A estreia está marcada para esta quinta-feira (26). Em Santa Maria, haverá a exibição do primeiro episódio também nesta quinta-feira, às 21h, no auditório do Colégio Marista para convidados
Dividida em cinco episódios, a produção da Globoplay é dirigida pelo jornalista Marcelo Canellas, que morou e se formou em Santa Maria e refaz a sucessão de acontecimentos que levaram à tragédia;
“A nossa ideia inicial era contar a história da boate Kiss tendo o julgamento como pano de fundo, imaginando que o julgamento iria chegar a um desfecho. No entanto, não houve esse desfecho porque o julgamento foi anulado. É uma história de luta de um grupo de mães, pais e sobreviventes por justiça. E como esse sofrimento ficou sendo remoído ao longo do tempo e retornando como se fosse algo sem fim”, explicou o jornalista em comunicado oficial.
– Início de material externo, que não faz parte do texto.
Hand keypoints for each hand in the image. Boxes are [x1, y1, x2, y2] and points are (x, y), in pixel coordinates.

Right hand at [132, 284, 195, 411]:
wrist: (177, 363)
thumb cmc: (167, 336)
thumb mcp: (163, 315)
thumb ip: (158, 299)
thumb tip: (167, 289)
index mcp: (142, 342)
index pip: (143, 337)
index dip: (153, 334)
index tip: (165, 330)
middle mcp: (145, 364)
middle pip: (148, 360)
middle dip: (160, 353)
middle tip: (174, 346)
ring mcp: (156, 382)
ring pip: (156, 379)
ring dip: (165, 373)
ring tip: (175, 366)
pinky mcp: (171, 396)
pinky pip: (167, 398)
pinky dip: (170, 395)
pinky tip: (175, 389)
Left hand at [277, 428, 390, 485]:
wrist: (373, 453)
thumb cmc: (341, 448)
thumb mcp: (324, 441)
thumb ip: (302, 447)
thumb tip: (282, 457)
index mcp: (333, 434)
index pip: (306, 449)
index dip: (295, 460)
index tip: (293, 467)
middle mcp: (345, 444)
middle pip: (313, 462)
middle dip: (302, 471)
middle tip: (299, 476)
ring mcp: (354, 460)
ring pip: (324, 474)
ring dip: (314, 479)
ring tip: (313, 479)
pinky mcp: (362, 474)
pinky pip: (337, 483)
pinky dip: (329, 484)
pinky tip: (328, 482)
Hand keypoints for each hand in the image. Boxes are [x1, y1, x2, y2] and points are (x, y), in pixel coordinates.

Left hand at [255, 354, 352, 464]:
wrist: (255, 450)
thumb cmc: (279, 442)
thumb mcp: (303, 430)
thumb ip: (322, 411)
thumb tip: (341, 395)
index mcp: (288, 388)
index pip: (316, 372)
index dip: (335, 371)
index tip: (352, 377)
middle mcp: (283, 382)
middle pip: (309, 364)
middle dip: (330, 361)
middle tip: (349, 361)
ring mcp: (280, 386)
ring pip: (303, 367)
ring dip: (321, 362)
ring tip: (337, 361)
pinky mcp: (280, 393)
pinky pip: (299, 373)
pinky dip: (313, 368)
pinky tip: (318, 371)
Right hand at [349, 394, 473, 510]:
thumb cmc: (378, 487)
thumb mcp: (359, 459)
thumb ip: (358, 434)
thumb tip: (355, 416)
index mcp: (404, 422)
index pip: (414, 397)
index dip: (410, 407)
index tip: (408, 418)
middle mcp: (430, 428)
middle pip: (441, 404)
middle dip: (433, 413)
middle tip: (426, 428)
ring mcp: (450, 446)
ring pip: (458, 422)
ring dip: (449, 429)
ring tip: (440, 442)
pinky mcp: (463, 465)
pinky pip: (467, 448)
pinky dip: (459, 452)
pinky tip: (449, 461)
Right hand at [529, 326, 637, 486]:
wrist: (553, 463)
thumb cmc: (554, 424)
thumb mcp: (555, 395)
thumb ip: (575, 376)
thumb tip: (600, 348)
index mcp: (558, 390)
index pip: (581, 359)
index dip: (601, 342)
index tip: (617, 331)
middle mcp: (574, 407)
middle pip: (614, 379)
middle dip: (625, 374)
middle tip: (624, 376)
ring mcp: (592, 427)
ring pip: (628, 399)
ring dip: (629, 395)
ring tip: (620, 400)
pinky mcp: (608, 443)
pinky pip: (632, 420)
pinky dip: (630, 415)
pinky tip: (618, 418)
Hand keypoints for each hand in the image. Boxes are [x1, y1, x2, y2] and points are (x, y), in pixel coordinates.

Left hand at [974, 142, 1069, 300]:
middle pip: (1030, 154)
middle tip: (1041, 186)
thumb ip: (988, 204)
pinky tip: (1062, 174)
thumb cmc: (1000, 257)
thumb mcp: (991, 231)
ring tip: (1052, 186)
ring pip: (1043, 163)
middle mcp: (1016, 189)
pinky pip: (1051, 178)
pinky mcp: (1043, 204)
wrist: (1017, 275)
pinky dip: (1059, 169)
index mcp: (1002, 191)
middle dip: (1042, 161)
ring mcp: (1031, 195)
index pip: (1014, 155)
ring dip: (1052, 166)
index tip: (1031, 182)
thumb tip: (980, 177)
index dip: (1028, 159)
Na última segunda-feira (23), Canellas participou de uma live sobre a série documental na Rede Sina, plataforma de criação de conteúdo de Santa Maria conduzida pela jornalista Melina Guterres.
A série contém imagens inéditas do incêndio e depoimentos de testemunhas que acompanharam a madrugada de 27 de janeiro de 2013.
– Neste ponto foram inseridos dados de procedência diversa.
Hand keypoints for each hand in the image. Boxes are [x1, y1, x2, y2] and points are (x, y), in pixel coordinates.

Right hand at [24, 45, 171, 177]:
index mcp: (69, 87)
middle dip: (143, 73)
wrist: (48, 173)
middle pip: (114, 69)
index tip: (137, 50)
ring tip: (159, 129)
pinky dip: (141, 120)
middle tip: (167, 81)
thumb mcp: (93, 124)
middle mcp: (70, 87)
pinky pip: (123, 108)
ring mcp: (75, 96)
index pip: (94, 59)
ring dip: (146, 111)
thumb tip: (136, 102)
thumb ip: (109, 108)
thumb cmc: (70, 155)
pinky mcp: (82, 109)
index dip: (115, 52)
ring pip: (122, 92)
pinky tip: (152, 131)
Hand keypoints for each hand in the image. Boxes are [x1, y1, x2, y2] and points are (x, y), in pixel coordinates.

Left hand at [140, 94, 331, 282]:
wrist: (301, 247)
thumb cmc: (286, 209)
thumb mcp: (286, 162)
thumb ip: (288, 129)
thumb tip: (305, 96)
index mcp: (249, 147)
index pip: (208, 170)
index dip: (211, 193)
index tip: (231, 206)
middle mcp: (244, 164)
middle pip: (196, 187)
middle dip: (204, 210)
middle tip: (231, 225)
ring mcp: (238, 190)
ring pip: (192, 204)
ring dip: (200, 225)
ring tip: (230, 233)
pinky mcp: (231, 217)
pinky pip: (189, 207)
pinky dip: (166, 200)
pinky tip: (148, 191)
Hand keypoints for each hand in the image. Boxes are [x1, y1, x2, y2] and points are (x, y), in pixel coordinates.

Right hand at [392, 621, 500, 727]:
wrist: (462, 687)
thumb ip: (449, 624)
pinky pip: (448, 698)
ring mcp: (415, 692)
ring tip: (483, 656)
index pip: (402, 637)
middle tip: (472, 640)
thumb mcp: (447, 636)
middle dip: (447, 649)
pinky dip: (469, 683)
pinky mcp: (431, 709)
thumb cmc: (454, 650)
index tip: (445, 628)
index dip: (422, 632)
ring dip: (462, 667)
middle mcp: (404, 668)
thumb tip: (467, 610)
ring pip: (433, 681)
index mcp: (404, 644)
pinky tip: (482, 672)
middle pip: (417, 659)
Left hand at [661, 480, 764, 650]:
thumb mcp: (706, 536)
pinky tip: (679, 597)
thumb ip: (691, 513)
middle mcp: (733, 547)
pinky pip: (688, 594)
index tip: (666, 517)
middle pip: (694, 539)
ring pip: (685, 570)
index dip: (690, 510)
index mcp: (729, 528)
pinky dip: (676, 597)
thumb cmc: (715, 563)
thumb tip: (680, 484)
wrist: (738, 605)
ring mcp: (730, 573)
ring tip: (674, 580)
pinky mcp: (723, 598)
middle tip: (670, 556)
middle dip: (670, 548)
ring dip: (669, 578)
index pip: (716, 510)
Produzida pela Morena Filmes para a Netflix, a minissérie tem produção executiva de Mariza Leão, Tiago Rezende e Gustavo Lipsztein, e consultoria criativa de Daniela Arbex, autora do livro Todo Dia a Mesma Noite: A História não Contada da Boate Kiss (2018), que dá nome à série.
O QUE DIZ A ADVOGADA CONTRATADA PELO GRUPO DE PAIS
A advogada Juliane Korb confirmou ao Paralelo 29 que foi procurada por um grupo de pais e familiares que estão bastante indignados com a série da Netflix. Juliane disse ao Paralelo 29 que a ação em estudo se refere apenas à série embasada no livro de Daniela Arbex. Ou seja, não inclui a série documental da Globoplay, que ela entende ser um documentário.
“O que os pais criticam é a mercantilização, a espetacularização da tragédia, para ganhar dinheiro. Queremos transparência. Eles querem saber quem ganhou e quanto”, explica a advogada, que iria assistir o primeiro episódio da série ficcional da Netflix para ver que tipo de ação cabe contra o streaming.
Em princípio, segundo Juliane, a ação poderá pedir reparação pela extensão de danos aos pais. O Paralelo 29 está aguardando o pronunciamento da Globoplay e da Netflix.